● INSTRUÇÕES DO EXERCÍCIO
Prossiga a prosa sobre o mendigo e o ano de 1967, começando logo após a última frase apresentada.

● EXCERTO DO DOCUMENTO
┄┄┄┄┄┄┄┄┄┄┄┄┄┄┄┄┄┄┄┄

Friday, July 08, 2005

Uma Quinta ao Fundo com Cavalos (1967) – 6

O mendigo era um homem alto e magro. Barbas brancas de uma neve profética. Oferecia calendários de Jesus e de idílicas casas de madeira à beira de lagos escolhidos pela Lua. Aceitava dez tostões, um pão e uma sopa. Comia num banco que se trazia da cozinha para fora da porta. Comia no patamar das escadas.
Um mendigo? Disseram-me: “ É um homem que perdeu a casa.” Percebi (bem) isto: “É um homem que se perdeu de casa.” Também era um homem nascido da vontade do Inverno. Ele era, aliás, o Inverno: a inchuvação. Percebia-se que tivesse parentesco com Jesus. E que a cara dele fosse a Lua.
Guardava o pão no saco de pano sem magoar os calendários. Se calhar, os calendários mostravam doze novembros. Não sei. Naquele tempo, o Verão era uma caixa de luz. Para mim, era. Não sei como era para ele. Tudo nela cabia, até um pé cortado, até a sexualidade incompreensível dos animais e a de João com Maria.
Depois, João apareceu de rosto igual a uma mão cicatrizada. Um dos meus irmãos foi também para a guerra. Talvez tenha sido ele o fotógrafo de 1967, não há provas disso, tenho de recorrer a outras maneiras de falsear o lado de lá.

┄┄┄┄┄┄┄┄┄┄┄┄┄┄┄┄┄┄┄┄

Entradas do conjunto de dados

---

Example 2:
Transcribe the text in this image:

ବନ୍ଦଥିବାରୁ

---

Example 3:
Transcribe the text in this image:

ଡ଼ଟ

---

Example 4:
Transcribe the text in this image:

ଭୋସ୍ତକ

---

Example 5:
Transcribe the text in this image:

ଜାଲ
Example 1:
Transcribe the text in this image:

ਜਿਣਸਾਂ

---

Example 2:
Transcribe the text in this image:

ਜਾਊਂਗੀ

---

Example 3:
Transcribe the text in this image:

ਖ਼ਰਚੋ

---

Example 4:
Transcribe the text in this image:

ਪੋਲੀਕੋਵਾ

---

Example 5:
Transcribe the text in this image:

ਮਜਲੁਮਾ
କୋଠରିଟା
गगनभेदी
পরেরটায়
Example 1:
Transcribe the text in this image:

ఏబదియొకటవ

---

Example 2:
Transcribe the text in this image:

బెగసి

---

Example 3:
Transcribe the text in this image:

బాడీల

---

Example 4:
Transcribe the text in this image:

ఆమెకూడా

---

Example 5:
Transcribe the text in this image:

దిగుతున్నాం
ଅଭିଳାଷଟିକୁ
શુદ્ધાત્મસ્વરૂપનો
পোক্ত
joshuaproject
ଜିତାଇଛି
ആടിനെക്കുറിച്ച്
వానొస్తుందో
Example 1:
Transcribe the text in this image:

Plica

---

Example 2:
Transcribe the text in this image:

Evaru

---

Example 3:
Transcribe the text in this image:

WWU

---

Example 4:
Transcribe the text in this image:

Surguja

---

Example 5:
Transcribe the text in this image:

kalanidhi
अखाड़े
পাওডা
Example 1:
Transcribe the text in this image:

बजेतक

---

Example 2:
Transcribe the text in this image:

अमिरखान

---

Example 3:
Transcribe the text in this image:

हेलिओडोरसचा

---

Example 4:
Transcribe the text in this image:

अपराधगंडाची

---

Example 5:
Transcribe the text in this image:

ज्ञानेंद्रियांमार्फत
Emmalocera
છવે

┄┄┄┄┄┄┄┄┄┄┄┄┄┄┄┄┄┄┄┄

● RESPOSTA DA TAREFA
Já sei ler, já sei perder. No reca(n)to da oficina paterna, confundo o Tirsense com a Académica, mas já leio o suficiente para perceber que a perda pode ser disfarçada de conhecimento.
Walt Disney parece ser boa pessoa. Tem aquele fio de bigode da década anterior, aquele bigode repetido pelos homens brasileiros. Numa edição, Matt Marriott aparece como Calidano, mas é Marriott. Wes Slade e Matt Dillon partilham os verões apaches, chineses multitudinários constroem as ferrovias de Santa Fé, o agente Ene 3 age no escuro, Camões salva a nado (um braço, um olho) o manuscrito de ‘Os Lusíadas’ para glória nacional, mas alguém lhe rouba, para desgraça nacional, o manuscrito do Parnaso (desenhos de Carlos Alberto).
O Pai conversa com o Mendigo na oficina. Em segredo, dá-lhe 20 escudos: uma nota verde onde a bonomia de Santo António iliba a assinatura do governador do Banco de Portugal.
Perco verões como perco cães. Como me perco de casa.